Law schools at Oxford, Cambridge, Bristol, Birmingham and Nottingham universities, plus UCL and King's College London, are in the early stages of developing their own admissions tests. These would be replaced with a single national test under the Schwartz proposals.
Professor Schwartz was due to outline his ideas in a lecture sponsored by the OCR exam board at the Royal Society of the Arts as The Times Higher went to press.
The Sutton Trust has said it plans to conduct trials of American-style SATs, if the final report from the Schwartz group approves their introduction. But it is clarifying whether this is something the state should fund.
The Higher Education Funding Council for England is also planning to assess the effectiveness of SATs by combining test scores with its administrative data and tracking the students through to graduation.
Publication of the Schwartz group's recommendations has been delayed by a month while legal advice is taken on some of the recommendations.
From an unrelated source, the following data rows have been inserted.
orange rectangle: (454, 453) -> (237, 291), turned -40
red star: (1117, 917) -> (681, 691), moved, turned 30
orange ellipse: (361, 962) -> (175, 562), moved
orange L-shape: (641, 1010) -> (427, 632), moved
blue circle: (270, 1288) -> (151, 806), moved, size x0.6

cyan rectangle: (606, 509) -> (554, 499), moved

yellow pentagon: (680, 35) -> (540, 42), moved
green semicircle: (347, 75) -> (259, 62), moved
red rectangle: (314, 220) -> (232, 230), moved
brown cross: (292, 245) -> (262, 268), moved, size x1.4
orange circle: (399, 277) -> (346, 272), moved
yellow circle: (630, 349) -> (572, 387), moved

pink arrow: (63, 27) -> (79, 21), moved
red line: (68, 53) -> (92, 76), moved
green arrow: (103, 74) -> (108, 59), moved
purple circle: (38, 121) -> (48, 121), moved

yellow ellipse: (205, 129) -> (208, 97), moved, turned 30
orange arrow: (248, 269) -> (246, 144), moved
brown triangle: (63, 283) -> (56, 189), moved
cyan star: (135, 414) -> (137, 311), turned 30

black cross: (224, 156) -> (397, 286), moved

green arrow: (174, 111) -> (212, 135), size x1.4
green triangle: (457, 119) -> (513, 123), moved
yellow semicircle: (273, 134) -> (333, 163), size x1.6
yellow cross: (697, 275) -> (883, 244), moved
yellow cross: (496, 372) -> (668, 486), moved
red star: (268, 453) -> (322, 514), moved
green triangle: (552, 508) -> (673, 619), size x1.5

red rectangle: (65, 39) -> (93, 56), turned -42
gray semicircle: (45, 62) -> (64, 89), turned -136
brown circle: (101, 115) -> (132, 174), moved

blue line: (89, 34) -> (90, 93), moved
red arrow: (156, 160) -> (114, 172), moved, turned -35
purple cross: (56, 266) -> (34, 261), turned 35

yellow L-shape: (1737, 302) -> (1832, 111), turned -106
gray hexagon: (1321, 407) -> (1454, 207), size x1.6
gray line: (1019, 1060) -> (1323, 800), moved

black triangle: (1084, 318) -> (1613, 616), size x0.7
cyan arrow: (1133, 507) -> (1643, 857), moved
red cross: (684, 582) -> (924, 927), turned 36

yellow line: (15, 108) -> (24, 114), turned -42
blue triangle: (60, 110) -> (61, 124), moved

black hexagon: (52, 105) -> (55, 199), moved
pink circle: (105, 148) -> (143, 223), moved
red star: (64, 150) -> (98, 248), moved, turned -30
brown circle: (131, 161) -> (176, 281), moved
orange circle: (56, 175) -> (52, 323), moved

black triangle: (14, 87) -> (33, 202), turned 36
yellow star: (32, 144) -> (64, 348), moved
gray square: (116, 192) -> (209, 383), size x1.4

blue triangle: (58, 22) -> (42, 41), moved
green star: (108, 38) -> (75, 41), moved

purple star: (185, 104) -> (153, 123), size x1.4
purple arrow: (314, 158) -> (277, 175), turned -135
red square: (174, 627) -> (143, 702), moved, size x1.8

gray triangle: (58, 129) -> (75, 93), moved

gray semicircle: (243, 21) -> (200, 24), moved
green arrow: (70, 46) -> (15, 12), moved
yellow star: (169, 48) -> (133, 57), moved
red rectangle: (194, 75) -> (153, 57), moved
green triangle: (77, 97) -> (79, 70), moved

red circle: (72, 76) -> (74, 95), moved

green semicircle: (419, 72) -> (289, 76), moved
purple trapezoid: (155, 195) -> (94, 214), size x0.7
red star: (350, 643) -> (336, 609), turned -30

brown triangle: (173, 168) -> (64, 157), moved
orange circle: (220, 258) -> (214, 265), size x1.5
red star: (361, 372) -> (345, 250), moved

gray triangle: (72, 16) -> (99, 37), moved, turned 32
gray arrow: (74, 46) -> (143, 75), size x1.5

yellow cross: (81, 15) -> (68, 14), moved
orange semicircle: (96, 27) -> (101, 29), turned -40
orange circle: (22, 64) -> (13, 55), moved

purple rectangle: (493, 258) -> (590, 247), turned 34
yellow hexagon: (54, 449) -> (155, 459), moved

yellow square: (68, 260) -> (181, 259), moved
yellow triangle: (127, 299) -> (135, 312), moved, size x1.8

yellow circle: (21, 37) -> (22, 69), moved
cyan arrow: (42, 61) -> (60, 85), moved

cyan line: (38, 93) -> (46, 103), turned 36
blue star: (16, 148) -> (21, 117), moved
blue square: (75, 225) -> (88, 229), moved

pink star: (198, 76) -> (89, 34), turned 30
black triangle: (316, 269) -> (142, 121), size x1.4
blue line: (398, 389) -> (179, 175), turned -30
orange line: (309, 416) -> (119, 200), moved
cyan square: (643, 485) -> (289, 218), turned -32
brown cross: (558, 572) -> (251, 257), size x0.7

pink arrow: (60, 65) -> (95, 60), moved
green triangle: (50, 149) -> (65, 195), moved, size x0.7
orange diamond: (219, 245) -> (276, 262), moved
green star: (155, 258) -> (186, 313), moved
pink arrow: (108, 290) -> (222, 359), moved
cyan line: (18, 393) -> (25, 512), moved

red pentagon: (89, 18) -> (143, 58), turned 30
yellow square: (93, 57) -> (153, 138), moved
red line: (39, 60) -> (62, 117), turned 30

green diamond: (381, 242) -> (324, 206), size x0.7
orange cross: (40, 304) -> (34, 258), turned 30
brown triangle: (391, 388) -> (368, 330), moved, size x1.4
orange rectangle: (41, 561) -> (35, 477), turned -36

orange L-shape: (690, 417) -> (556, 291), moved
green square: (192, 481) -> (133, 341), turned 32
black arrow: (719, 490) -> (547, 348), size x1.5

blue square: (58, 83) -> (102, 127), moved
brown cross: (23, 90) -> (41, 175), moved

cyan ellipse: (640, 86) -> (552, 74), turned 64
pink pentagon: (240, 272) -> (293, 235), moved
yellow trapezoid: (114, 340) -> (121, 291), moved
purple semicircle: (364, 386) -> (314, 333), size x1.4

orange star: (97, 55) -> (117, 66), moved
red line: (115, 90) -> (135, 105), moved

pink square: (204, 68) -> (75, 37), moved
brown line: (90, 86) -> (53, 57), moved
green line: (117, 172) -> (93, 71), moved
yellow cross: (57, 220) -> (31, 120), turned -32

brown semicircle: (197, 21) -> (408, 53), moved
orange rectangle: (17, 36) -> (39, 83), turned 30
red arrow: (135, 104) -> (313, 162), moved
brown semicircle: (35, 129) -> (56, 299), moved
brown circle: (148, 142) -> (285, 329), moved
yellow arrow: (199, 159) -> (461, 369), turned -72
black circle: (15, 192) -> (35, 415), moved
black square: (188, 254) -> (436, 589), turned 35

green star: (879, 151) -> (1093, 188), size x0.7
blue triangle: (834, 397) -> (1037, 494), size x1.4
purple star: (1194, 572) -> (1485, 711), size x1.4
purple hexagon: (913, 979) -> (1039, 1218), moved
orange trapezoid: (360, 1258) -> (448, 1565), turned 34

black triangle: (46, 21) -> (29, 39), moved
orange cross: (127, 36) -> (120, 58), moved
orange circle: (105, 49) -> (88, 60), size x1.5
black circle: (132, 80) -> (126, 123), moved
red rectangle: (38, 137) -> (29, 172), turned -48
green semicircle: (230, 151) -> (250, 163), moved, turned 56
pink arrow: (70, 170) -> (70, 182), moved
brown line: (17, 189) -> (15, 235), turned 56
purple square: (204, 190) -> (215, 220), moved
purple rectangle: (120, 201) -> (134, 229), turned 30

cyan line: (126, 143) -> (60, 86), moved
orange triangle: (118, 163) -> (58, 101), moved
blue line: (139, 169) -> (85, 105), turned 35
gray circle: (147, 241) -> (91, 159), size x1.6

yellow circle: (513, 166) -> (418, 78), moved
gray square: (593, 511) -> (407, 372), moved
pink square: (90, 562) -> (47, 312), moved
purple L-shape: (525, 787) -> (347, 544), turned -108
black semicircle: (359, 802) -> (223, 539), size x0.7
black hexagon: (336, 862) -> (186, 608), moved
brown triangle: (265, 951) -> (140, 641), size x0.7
Positive discrimination in favour of certain groups is likely to be ruled out as illegal, but certain individuals, judged on a case-by-case basis, could still be made lower entry offers than others.
The report is expected on April 5.
HOW ACCESS WORKS IN THE US
US high school students will sit a new SAT in spring 2005, building on the tests that have been a mainstay for university admissions for decades.
Administered by the College Board, a non-profit membership association founded in 1900, the SAT is taken by those in their final years at high school.
It is a reasoning test in two parts. SAT 1 is a three-hour test that measures verbal and mathematical reasoning skills.
SAT II is a one-hour, mostly multiple-choice, test measuring how much students know about a particular academic subject and how they can apply that knowledge. There are 22 subject tests.
The new SAT also has a third component - a student essay.
Most university-based affirmative-action programmes have been aimed to encourage ethnic groups into academic programmes, often leading to professions in which they are historically underrepresented, such as law.
These programmes are unpopular with displaced white applicants and rightwing administrations, but last year's Supreme Court decision in the case of Michigan University allowed them to continue.
There are Numerous schemes, of which the most significant is the $298 million (£164 million) Gear Up programme of discretionary grants designed to increase the proportion of low-income students going on to post-secondary education.